Why would you think the 7D II is a replacement for the 1D? The two lines are designed for completely different groups of buyers. The 7D II is not, has never been, and will never be a replacement to the 1D X. Your completely ignoring the price difference here. The price of the 7D II is likely to be less than 1/3rd that of the 1D X. It doesn't really matter how good the 1D X is, or how good it's potential successor is...price is the real segregator here. The 7D II will sell because it will fall within the realm of generally or eminently affordable to the majority of middle class buyers. At $6800, the 1D X does not fall into that class, not even close.

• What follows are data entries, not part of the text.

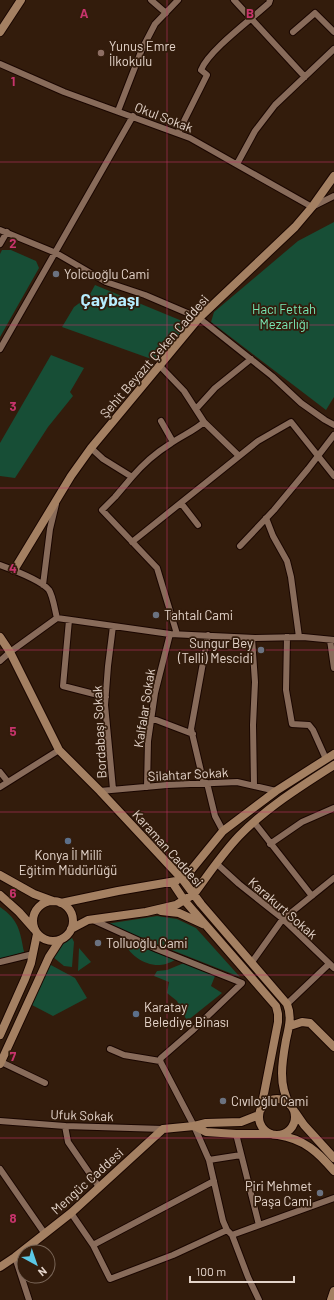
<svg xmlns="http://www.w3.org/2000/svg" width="334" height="1300" viewBox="0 0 334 1300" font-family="Barlow,sans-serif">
<rect width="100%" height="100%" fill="#331c0c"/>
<path fill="#174e36" d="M334,222V397L326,410L211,322L214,312L298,241Z
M2,250H11L36,261L39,268L0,337V254Z
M95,285L187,323L182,335L157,361L62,327L74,307L89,296Z
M51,355L84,368L70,392L73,396L48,427L15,478L0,476V443Z
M0,907C19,920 20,931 24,952L0,959Z
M157,916L177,919L196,928L240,977L106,924Z
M72,938L74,942L72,967L64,966L53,957L63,944Z
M124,940L175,960C171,962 165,965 160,965C145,966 127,954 124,940Z
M79,948L91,962L78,971Z
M184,963L215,976L211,986L222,993L187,1021L177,1001L167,993L169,982L154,976L157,971L167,970Z
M49,964L75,978L87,998L53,1016L30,1004Z"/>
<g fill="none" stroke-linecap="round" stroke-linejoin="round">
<g stroke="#1a0600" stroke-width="8">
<path id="street" d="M151,0L166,13
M234,0L305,77
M293,32L315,13L334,32
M0,64L64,92L190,138L312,207L334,196
M118,111L142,49L155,24L178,0
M178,133L207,75L201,70C209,50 252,19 269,3L270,0
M237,164L255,131L275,105L334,49
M0,230L56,253L106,282L145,295L199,318L272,376L301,403L325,420L334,425
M0,244L7,232
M0,349L133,116
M160,366L184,391L204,422
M196,409L215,388L251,359
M161,421L173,442
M91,448L103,459L132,477C144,463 154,454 170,444C181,436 194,431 204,422L239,456
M132,477L115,497L102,510L157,568L177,634
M181,503L198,525
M266,518L273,536L287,561L291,577L299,637
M132,542L258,441L291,422L334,476
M240,546L274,510L308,469L334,435
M0,565C11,569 42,581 49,590C53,596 55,611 57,618
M43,585L50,529L56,504
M57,618L170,634L255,638L303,637L334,640
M69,620L63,686L106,697
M113,626L108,666L105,705L113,789
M287,637L286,690L292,724L309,725L313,730L326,759
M252,638L255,682L253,725L254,785
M330,640L334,668
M0,661L10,652L57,618
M151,718L193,734
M0,772L8,782
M207,783L215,816L223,831
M204,784L191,729L208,635
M0,787L59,750
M147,787L148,741L155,693L170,634
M100,791L167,785L237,782L276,791
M254,822L312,896
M270,844L302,822L334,808
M217,864L239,884L283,919L334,968
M93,920L157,949L242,983L192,1031L161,1058L160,1061L194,1126L209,1160L223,1221L227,1230L232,1235L248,1277L259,1300
M0,962L33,954
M252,962L282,920L334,878
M287,1004L329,964
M110,1049L124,1055L160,1061
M1,1062L45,1083
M0,1121L65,1126L163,1129
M65,1126L68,1142L99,1187
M236,1134L259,1225
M209,1160L241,1155
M0,1169L45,1234
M71,1213L93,1245L110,1279L173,1255L227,1230
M232,1235L334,1198
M93,1245L214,1181
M15,1257L29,1300"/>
</g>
<g stroke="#1a0600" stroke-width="10">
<path id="secondary" d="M0,32L21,0
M14,570L71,476L91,448L199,318L295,227L312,207L334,176
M0,637L10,652L59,750L100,791L183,880L201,904L287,1004C292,1016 289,1027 286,1040C282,1062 278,1085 290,1105
M0,875L34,894L53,901
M183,880L223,831L276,791L334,754
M172,882L184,900L276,1006L278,1014V1022L261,1109
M0,895L19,912L34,929
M33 921a20 20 0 1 1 40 0a20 20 0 1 1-40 0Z
M61,903L118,891L176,881
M161,911L179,913L203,924
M71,929L88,920L146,912L176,905L194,894C208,875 222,854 239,836C266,808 301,786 334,765
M290,1026L302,1022L310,1023L334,1047
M0,1035L25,979L31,963L37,934
M0,1064L49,957L60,940
M259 1117a18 18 0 1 1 36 0a18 18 0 1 1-36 0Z
M295,1112L304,1125L334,1158
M194,1126L206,1132L236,1134H271
M278,1135C304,1139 318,1152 334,1171
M0,1267L15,1257L71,1213L163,1129L194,1126L206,1123L241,1122L259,1115
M331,1300L334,1291"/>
</g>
<use href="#street" stroke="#886b5a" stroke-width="6"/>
<use href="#secondary" stroke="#a48062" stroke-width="8"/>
</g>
<path fill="none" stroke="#c7346c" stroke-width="1" stroke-opacity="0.55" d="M167,0V1300M0,162H334M0,325H334M0,488H334M0,650H334M0,812H334M0,975H334M0,1138H334"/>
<circle fill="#8d6e63" stroke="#331c0c" stroke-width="1.5" cx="101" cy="53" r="4"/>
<g fill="#6b7280" stroke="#331c0c" stroke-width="1.5">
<circle cx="56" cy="274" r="4"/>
<circle cx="156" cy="615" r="4"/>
<circle cx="261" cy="650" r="4"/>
<circle cx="98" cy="943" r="4"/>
<circle cx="223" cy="1101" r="4"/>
<circle cx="320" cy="1193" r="4"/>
</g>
<g fill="#5c6f8a" stroke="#331c0c" stroke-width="1.5">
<circle cx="68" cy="841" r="4"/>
<circle cx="136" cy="1014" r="4"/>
</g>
<g text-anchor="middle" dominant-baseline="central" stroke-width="3.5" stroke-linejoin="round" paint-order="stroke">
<g font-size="13" fill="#e4d4ca" stroke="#331c0c" text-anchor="start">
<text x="109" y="46">Yunus Emre<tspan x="109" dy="15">İlkokulu</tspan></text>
<text x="64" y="274">Yolcuoğlu Cami</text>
<text x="164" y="615">Tahtalı Cami</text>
<text x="253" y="643" text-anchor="end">Sungur Bey<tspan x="253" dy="15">(Telli) Mescidi</tspan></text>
<text x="68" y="855" text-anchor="middle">Konya İl Millî<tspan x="68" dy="15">Eğitim Müdürlüğü</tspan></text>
<text x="106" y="943">Tolluoğlu Cami</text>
<text x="144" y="1007">Karatay<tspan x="144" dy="15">Belediye Binası</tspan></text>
<text x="231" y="1101">Cıvıloğlu Cami</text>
<text x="312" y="1186" text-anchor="end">Piri Mehmet<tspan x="312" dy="15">Paşa Cami</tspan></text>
</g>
<g font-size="13" fill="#e4d4ca" stroke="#331c0c">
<text transform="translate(164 117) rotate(21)">Okul Sokak</text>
<text transform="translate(154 356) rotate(-49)">Şehit Beyazıt Çeken Caddesi</text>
<text transform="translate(144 708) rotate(-81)">Kalfalar Sokak</text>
<text transform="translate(99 732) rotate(-93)">Bordabaşı Sokak</text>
<text transform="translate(188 774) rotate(-3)">Silahtar Sokak</text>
<text transform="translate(168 848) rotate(48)">Karaman Caddesi</text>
<text transform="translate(283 908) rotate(41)">Karakurt Sokak</text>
<text transform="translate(82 1115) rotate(2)">Ufuk Sokak</text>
<text transform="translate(87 1181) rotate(-42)">Mengüc Caddesi</text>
</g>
<g font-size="13" fill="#78e8b4" stroke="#331c0c">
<text x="284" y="309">Hacı Fettah<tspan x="284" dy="15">Mezarlığı</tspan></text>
</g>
<g font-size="17" font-weight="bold" fill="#b6edfe" stroke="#331c0c">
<text x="110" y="299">Çaybaşı</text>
</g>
</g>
<g font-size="13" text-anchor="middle" font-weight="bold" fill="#c7346c" stroke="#331c0c" stroke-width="3.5" stroke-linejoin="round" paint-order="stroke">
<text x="84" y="18">A</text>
<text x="250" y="18">B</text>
<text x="13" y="86">1</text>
<text x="13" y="248">2</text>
<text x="13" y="411">3</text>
<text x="13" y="573">4</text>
<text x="13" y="736">5</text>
<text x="13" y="898">6</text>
<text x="13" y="1061">7</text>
<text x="13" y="1223">8</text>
</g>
<g transform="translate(36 1264) rotate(140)"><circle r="19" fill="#331c0c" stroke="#7a6658"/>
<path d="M0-3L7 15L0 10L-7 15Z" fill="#5bc8e6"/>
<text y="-6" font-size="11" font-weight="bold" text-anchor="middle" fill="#e4d4ca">N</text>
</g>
<path d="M190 1276v6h104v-6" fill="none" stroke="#e4d4ca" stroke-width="2"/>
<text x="196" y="1276" font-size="12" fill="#e4d4ca" stroke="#331c0c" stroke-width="3" paint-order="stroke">100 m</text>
</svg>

Regarding the megapixels of the 1D X, Canon didn't get away with anything, nor were they conservative with anything. It's so funny how short peoples memories are. I remember, very very clearly, the loudest and most vocal outcry from Canon customers before the releases of the 1D X, D800, 5D III, and D4. The loudest demand, by a very LARGE margin, was: "Fewer megapixels! Better high ISO!" That was what people wanted, was VERY MUCH what people wanted from the 1D IV/1Ds III successors. Canon didn't skimp, get away with, nor was conservative with the 1D X. They delivered EXACTLY what their customers literally demanded. For those who can afford it, it seems to be a raging success as well. It's converted more than a few pro Nikon shooters to the Canon camp, and has made raving fans of existing Canon 1D/1Ds users.
There is no chance the 7D II is ever, ever, ever, ever, EVER going to "trounce" anything with a larger sensor. Just not gonna happen. Again, outside of the one caveat I mentioned, the IQ you get from a sensor really has nothing to do with the pixels. Improvements in pixel technology are primarily going to reduce read noise, which is already a very small factor in the deep shadows, and secondarily improve sensitivity. The quantum efficiency, Q.E., of the 7D is already at 41%. To double the noise performance, Canon would have to achieve 82% Q.E. I know of sensors that can achieve 82% Q.E. at around 650-600nm, but all of them require significant cooling to do so...usually a Delta-T of -50°C or more. That kind of cooling requires a lot of power (for example, most high Q.E. Astro CCD cameras use two- or three-stage peltier cooling...a peltier, or TEC is a thermoelectric cooling device that uses a P-N transistor matrix to create an electronic heat pump...they draw significant amounts of energy.)
Now, assuming Canon did somehow manage to improve the Q.E. of their sensors to 82% at average operating temperatures (pretty much not possible, dark current is going to be very high at operating temperatures of 60°F and above) but just for the sake of discussion, let's assume they do. At 82%, they can double their noise performance (reduce noise by half). That still doesn't cut it. The 1D X has a total sensor area that is 2.6x greater than the 7D (and any potential 7D II), so you would at least need to increase the 7D II's Q.E. by 2.6x instead of just 2x. Well, that isn't actually possible. To double Q.E. again beyond 82%, you would need 164%...but you can't have better than 100% Q.E. (quantum efficiency is the ratio of conversion of photons to released electron charge in a photodiode...you cannot convert more than 100% of the incoming photons.) You can't even get that .6x better than 82%, because that would require another 50% Q.E....or 131%.
All that matters in this particular area is total sensor area. So long as Canon does not make the 7D line use at least a FF sensor, it will never be able to "trounce" the 1D X in terms of equivalent IQ. In terms of reach, all that matters is how big the subject is reproduced on the sensor...in which case smaller pixels mean more detail, but total light gathered for your subject is roughly the same regardless of sensor.